10時前に到着した知覧特攻平和会館は、小学生から高校生ぐらいまでの修学旅行生や外国からの観光客もたくさんいて、人であふれていました。
平和会館の中に入ると、当時の若者が書いた手紙や遺書、寄せ書きなどが若者たちの顔写真と共に展示されていました。
顔写真と一緒に掲示してある名前や年齢を見ると、特攻隊の人たちの年齢はほとんどが20代前半です。
顔の表情を見るだけでも、まだ子供なんだなぁと感じることもあれば、顔つきが凛々しくとてもいい顔をしていて、こんな勇敢な表情をした若者たちを「死」へと導く作戦を実行していたことに何か憤りを感じました。
そして展示されている数多くの遺言書を見ていると、そこには特攻隊の若者たちのリアルな姿がありました。
婚約者宛の手紙には、婚約者と一緒に見たい画や行きたいところが書いてあったり、兄弟宛の手紙には弟や妹に「健康第一で頑張れ」と書いてあったり。
書いてある文字も、達筆でなかなか読みにくいものから、今の若者が書いたような字で読みやすいものまで。
特攻隊というと、戦争の時代の話であり、自分たちとは違う世界にいる人たちっていうイメージが強いと思いますが、この手紙や遺書を見ると、自分たちと何ら変わらない若者たちだったんだなぁと思い、中身を読まなくとも、その文字を見ているだけで、心にこみあげるものがあり自然と涙が出てきました。
その中でも、私にとって一番印象的だった書は、今の帝国主義を否定して、これからの日本に対して「自由主義」を望むことを書いていたものでした。
まだ20代前半の若者が自分のことよりも国の未来のことを真剣に考え、自分が犠牲になることで、国がよくなるということを純粋に信じている、そして、そうなることを信じて特攻作戦に向かっていったということを思うと、こんな若者たちを殺してしまうこの作戦ってなんだったのかなと心が痛くなりました。
そして私は、この平和会館の展示もそうですし、メディアで紹介される特攻隊の話などで少し違和感を感じることもあります。それは死亡率100%の明らかに無謀な特攻作戦を、美しい物語として神格化した表現をしている部分もあるところです。
リアルにイメージをすれば、特攻作戦に参加したくないと本音では思っていた若者もいっぱいいたはず。
遺言書に書かれている内容も、家族のため、国のためと素晴らしい言葉がたくさん並んでいますが、ここに展示されているのは一部の立派な若者の生き様だけで、実際は全員が全員、そんなはずはないんじゃないかなぁと思ったり。

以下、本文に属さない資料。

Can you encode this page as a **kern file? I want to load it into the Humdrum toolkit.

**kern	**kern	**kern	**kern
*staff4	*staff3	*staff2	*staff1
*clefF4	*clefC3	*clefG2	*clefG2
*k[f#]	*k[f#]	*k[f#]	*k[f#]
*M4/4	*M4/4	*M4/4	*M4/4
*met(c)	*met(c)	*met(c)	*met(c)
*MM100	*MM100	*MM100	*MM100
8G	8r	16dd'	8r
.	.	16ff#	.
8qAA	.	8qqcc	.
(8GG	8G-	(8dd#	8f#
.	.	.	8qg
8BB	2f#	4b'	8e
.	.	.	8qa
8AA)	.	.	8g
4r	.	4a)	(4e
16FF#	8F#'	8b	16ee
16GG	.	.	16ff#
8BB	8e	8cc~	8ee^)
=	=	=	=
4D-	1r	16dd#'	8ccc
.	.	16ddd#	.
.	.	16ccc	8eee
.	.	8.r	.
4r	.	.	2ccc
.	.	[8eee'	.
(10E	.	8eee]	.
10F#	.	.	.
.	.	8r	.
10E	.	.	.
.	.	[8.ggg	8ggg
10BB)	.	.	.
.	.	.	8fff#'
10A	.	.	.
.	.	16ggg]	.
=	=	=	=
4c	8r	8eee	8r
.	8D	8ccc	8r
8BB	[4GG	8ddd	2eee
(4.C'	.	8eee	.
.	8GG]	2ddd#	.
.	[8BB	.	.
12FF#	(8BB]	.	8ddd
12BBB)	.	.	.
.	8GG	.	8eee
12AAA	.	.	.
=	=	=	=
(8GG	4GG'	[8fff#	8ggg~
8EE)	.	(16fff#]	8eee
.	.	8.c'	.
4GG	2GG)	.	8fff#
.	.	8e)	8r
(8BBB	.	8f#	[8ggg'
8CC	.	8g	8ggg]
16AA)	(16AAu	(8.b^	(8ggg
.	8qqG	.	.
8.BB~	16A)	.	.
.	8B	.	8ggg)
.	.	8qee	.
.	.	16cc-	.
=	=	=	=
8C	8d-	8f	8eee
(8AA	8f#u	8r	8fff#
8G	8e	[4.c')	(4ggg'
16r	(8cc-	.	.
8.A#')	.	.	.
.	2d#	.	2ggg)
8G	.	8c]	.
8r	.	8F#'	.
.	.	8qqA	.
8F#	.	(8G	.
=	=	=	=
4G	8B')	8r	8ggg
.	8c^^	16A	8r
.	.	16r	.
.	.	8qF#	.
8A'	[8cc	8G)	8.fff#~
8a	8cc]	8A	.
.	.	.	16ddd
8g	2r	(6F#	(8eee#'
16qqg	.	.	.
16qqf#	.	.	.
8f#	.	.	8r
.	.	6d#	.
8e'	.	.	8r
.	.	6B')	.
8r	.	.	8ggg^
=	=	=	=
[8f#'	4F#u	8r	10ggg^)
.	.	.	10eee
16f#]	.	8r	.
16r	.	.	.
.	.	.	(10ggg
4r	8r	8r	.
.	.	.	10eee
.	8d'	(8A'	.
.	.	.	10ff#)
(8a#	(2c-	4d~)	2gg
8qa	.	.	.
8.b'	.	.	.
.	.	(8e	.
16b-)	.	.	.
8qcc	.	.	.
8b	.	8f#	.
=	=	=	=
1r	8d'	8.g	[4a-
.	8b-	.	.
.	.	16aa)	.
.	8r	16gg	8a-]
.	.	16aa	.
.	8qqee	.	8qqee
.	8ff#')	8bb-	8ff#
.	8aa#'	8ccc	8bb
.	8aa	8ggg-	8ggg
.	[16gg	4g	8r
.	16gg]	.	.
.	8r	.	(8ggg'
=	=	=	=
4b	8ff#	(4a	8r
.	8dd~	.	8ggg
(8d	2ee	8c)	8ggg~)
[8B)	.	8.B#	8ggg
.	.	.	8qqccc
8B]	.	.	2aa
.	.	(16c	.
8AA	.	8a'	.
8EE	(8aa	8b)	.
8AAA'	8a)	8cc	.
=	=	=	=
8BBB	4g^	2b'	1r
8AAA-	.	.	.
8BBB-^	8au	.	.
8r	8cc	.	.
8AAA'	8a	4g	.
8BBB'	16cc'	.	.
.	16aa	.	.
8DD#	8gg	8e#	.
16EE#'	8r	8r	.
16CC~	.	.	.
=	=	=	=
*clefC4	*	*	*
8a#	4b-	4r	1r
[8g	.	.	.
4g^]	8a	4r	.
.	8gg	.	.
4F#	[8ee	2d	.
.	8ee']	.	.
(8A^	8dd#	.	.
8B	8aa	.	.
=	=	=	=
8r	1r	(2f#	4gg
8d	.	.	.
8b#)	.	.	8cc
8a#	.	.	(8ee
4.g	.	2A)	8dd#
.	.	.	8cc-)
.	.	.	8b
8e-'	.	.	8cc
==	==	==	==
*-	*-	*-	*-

もうこの作戦に実際に参加した人たちはほとんど残っていないので、本当のところはわかりませんが、ただ単に特攻隊として国のために頑張った若者たちがいたということが凄いとだけ表面的に見て終わるのではなくて、実際にその世界にいた人たちはどんな状況でどんな思いだったのかを自分の頭でリアルに想像することは大事かなって思いました。
それは世の中の出来事全てに言えることだと思いますが、物事を国や大きな組織から一方的に発信させられる都合のいい情報だけを信じて判断するようになってしまうと、将来、また同じ過ちを繰り返すような気もします。
ですから、物事をどちらか片方の側面だけを見て、判断するのではなく、各出来事に必ず存在する「表と裏」を必ずイメージをして、意識していくこと、これは今後の事業経営、そして自分自身の人生を生きる中でも大切にしていかなくてはならないと強く感じました。
そしてそうは思いながらも、やはりここに展示されている若者の姿、生き様には感銘を受けるところもたくさんあります。
今目の前にある私たちの今の平穏な生活は、こうした若者たちの犠牲の上にあるということが事実であることは間違いありません。
先人への感謝の気持ちと、彼らが経験してきた大変な思いを、これからの未来の世代には二度とさせることのないように、私たちのようなまだまだ世の中においては若い世代が中心となって、今の社会をいい方向へと導いていく意識をもつことが必要なのかなと思います。
【写真は復元された三角兵舎】
空襲を避けるため飛行場から少し離れた松林の中に造られた半地下式木造のバラック建ての建物です。
屋根には偽装用の幼木をのせていました。ここで特攻隊員たちは出撃までの数日間を過ごしたとのことです。
特攻平和会館を見学後は、敷地内にある「隼ラーメン」でラーメンをいただきました!
今日は知覧に来て、改めて自分がこれからの人生を歩んでいくためのパワーと、そして日本人としての覚悟を、当時の若者たちから貰った気がします。
息子がもう少し大きくなったら、一緒に再訪したいと思います。